### ABOUT THIS TASK
Reproduce the items line for line, starting with the very first line and continuing down to the line that contains "property through escrow.". Include both the first line and that final line.

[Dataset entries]
_ _ _ _ _ _ _
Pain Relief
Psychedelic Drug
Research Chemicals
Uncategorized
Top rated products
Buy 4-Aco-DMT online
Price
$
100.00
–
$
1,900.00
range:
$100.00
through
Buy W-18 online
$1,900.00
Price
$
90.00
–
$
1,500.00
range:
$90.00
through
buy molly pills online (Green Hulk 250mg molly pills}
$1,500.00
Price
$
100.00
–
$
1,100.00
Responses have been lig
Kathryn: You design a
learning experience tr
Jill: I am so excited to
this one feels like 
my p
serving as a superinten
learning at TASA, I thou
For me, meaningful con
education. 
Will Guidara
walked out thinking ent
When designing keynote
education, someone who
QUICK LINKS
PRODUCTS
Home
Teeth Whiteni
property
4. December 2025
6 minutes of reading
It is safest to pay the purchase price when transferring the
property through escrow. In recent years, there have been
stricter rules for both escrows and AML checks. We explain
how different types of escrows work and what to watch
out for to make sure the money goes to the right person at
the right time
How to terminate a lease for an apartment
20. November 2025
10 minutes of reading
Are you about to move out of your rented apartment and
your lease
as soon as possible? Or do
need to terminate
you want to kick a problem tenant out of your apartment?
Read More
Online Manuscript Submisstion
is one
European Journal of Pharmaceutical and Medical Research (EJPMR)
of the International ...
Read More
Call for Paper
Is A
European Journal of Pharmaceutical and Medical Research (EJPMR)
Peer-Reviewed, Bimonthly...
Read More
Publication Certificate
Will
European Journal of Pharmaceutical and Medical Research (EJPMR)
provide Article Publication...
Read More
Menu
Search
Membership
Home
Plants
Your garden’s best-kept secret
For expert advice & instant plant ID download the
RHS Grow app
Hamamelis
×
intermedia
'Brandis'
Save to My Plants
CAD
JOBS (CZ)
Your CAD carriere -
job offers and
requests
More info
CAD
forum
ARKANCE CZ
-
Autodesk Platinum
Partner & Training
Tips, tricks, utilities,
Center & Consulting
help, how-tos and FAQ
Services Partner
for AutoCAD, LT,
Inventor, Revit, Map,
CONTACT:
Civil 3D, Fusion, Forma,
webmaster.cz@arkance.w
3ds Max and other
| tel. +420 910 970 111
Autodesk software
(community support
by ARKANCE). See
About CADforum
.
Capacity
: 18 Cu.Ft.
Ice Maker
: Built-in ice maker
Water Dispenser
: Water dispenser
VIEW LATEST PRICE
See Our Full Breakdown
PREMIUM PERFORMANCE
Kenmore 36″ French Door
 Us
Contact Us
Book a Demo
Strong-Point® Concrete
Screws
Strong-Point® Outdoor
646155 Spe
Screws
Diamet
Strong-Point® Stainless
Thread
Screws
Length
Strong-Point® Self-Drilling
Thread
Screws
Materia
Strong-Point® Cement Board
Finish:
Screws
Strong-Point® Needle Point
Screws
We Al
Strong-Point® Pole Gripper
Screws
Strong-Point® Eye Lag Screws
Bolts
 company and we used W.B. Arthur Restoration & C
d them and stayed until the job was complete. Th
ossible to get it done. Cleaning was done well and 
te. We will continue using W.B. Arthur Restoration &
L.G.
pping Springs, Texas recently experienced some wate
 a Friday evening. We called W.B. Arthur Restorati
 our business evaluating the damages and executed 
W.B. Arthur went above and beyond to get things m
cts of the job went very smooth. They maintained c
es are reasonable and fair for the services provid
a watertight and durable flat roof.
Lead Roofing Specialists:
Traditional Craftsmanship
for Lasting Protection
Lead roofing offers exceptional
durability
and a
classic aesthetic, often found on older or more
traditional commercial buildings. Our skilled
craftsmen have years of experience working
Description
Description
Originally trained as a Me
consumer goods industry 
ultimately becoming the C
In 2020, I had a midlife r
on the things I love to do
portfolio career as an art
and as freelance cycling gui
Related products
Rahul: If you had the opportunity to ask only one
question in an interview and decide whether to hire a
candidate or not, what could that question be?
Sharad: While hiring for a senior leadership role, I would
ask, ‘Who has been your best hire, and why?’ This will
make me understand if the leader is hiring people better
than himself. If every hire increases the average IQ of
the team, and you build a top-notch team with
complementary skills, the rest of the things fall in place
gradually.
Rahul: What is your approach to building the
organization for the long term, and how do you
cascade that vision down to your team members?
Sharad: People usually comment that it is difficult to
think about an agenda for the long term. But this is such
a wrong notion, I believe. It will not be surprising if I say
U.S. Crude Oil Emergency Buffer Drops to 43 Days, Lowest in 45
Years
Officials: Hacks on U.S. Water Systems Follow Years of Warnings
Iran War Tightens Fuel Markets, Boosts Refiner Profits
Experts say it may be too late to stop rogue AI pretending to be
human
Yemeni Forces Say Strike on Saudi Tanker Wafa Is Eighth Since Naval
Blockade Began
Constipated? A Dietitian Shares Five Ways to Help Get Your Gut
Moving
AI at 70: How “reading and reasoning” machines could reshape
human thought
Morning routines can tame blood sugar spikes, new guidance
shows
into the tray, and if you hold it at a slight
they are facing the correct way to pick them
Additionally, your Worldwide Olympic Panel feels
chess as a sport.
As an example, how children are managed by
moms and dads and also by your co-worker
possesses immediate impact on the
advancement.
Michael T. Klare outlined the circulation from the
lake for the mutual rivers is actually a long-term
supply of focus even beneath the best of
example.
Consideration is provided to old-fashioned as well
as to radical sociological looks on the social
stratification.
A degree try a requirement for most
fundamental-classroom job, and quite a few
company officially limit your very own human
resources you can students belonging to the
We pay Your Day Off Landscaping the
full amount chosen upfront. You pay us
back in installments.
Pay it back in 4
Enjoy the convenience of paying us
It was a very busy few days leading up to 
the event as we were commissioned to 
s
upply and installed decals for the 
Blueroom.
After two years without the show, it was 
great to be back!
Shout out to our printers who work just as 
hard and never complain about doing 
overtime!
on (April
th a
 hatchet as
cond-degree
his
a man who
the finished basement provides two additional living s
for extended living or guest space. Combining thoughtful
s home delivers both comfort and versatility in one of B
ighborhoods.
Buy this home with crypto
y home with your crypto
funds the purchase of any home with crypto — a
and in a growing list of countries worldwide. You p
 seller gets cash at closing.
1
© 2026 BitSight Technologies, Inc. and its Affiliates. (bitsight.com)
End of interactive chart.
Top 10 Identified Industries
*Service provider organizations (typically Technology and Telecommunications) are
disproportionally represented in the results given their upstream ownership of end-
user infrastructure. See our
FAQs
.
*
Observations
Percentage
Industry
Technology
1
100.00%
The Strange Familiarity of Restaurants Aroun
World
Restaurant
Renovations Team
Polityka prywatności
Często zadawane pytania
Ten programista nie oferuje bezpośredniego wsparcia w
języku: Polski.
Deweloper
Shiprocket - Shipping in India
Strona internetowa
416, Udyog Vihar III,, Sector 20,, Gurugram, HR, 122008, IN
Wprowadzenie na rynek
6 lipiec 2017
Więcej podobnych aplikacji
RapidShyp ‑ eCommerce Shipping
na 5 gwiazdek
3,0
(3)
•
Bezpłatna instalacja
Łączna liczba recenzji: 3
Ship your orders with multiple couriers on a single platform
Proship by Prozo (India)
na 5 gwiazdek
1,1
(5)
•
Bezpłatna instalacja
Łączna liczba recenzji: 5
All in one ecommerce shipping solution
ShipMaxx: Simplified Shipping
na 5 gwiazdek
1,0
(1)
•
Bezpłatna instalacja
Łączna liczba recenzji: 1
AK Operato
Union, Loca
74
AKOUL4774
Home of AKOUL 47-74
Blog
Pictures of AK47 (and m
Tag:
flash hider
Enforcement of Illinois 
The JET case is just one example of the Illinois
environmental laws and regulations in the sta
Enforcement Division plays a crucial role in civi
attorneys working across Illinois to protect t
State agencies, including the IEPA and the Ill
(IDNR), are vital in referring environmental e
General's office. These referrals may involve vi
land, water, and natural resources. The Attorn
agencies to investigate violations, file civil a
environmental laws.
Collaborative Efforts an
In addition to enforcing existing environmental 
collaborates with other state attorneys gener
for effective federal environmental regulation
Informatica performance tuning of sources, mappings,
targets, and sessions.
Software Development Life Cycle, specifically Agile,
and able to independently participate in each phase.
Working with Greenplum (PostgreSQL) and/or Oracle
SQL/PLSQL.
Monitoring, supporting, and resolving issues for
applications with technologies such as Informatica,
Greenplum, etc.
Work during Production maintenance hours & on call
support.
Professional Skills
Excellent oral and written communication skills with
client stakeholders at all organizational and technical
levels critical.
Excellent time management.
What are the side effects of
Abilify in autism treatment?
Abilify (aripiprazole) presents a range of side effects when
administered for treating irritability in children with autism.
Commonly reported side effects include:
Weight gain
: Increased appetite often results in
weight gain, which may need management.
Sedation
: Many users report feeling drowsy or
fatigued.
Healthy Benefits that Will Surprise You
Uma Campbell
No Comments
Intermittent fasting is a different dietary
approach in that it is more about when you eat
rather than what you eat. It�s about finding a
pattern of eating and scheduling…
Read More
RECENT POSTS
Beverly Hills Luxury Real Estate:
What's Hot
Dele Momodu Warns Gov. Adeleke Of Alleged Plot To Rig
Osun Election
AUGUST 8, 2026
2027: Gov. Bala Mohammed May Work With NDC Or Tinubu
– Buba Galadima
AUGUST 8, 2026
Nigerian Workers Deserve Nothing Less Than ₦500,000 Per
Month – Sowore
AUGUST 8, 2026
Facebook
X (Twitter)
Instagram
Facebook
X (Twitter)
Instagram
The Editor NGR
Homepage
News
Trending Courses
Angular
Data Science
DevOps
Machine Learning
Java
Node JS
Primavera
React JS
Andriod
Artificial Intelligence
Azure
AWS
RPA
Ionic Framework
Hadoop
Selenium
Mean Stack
_ _ _ _ _ _ _
### WRITTEN REPLY
Pain Relief
Psychedelic Drug
Research Chemicals
Uncategorized
Top rated products
Buy 4-Aco-DMT online
Price
$
100.00
–
$
1,900.00
range:
$100.00
through
Buy W-18 online
$1,900.00
Price
$
90.00
–
$
1,500.00
range:
$90.00
through
buy molly pills online (Green Hulk 250mg molly pills}
$1,500.00
Price
$
100.00
–
$
1,100.00
Responses have been lig
Kathryn: You design a
learning experience tr
Jill: I am so excited to
this one feels like 
my p
serving as a superinten
learning at TASA, I thou
For me, meaningful con
education. 
Will Guidara
walked out thinking ent
When designing keynote
education, someone who
QUICK LINKS
PRODUCTS
Home
Teeth Whiteni
property
4. December 2025
6 minutes of reading
It is safest to pay the purchase price when transferring the
property through escrow. In recent years, there have been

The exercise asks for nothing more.